» What the task requires
Give the number of lines in the records below that hold "Whether"; nothing else is needed.

Collected data:
---*---

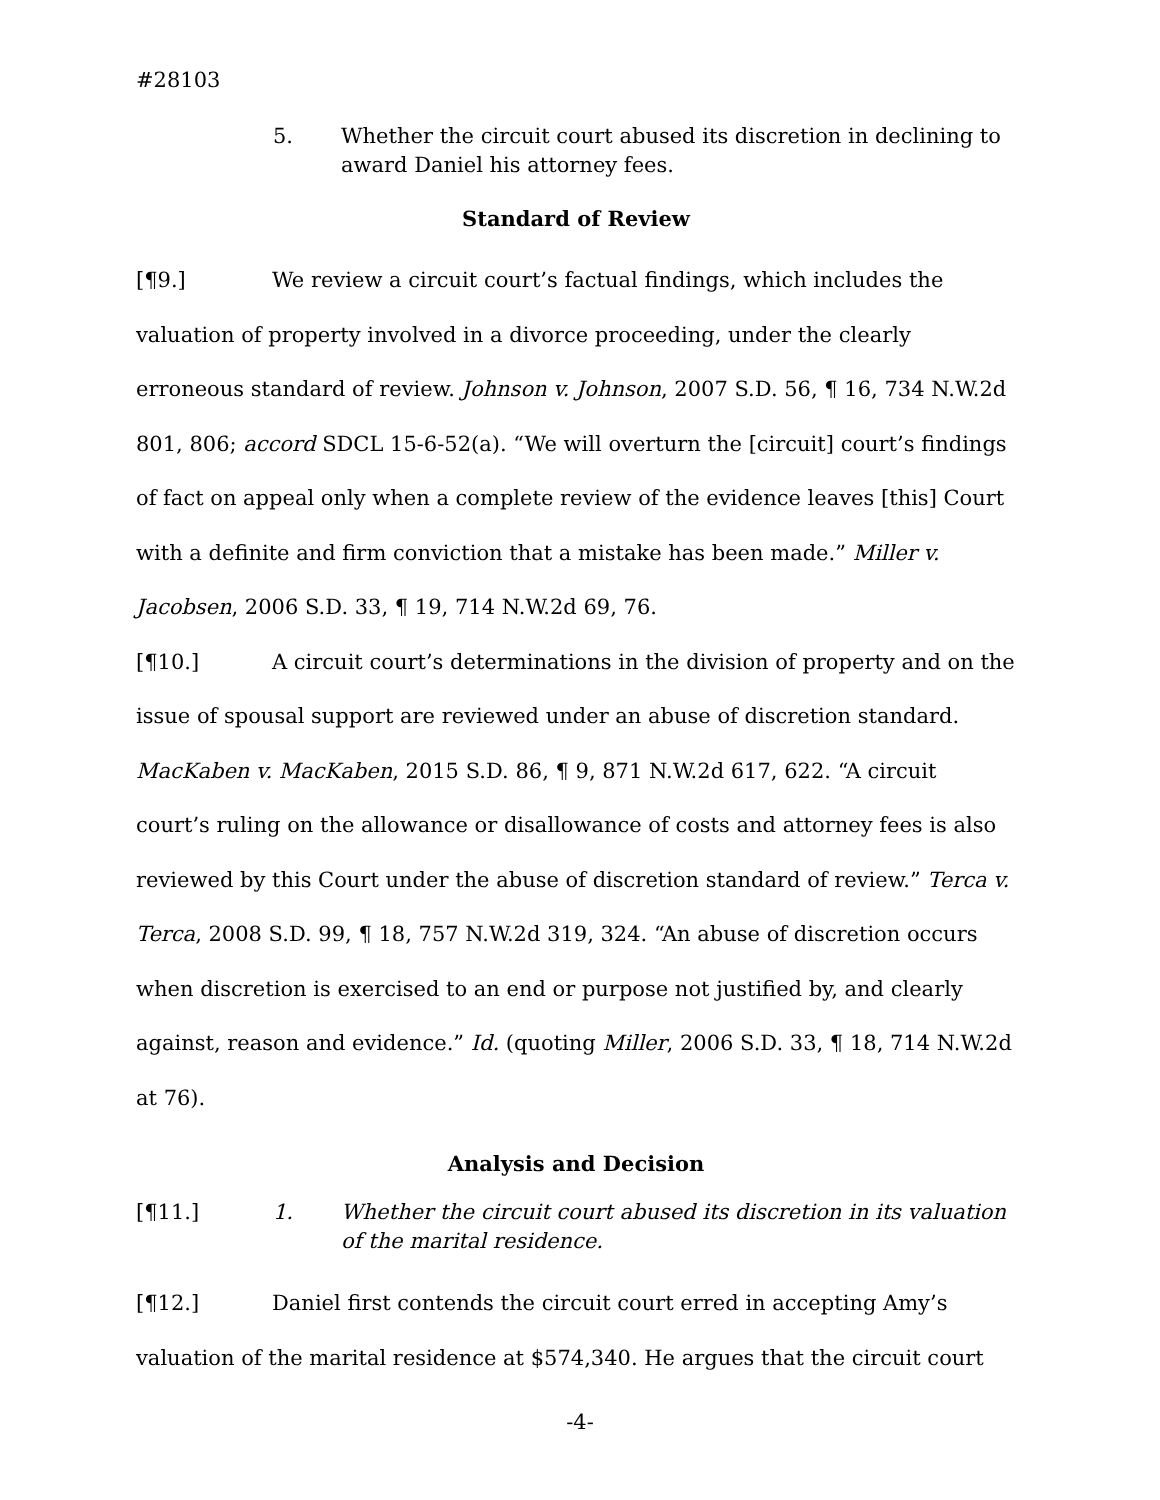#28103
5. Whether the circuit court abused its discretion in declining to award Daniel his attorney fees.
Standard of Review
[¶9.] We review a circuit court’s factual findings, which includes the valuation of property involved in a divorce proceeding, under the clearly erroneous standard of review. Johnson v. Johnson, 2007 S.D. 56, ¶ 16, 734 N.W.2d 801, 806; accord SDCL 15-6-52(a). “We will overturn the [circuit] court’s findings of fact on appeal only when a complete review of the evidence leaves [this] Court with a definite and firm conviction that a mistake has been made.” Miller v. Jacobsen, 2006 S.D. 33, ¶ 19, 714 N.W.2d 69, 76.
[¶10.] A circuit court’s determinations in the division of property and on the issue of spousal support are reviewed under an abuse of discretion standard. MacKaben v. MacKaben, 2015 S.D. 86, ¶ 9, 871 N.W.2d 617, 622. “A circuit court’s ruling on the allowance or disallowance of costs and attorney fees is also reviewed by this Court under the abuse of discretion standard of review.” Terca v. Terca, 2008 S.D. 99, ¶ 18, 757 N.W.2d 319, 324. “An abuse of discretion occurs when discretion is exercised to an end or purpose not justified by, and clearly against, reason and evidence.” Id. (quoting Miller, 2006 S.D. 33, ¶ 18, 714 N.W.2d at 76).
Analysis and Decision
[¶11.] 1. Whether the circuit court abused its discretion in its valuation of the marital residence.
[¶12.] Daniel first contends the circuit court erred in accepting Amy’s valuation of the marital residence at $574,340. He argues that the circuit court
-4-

---*---

» Exercise output
2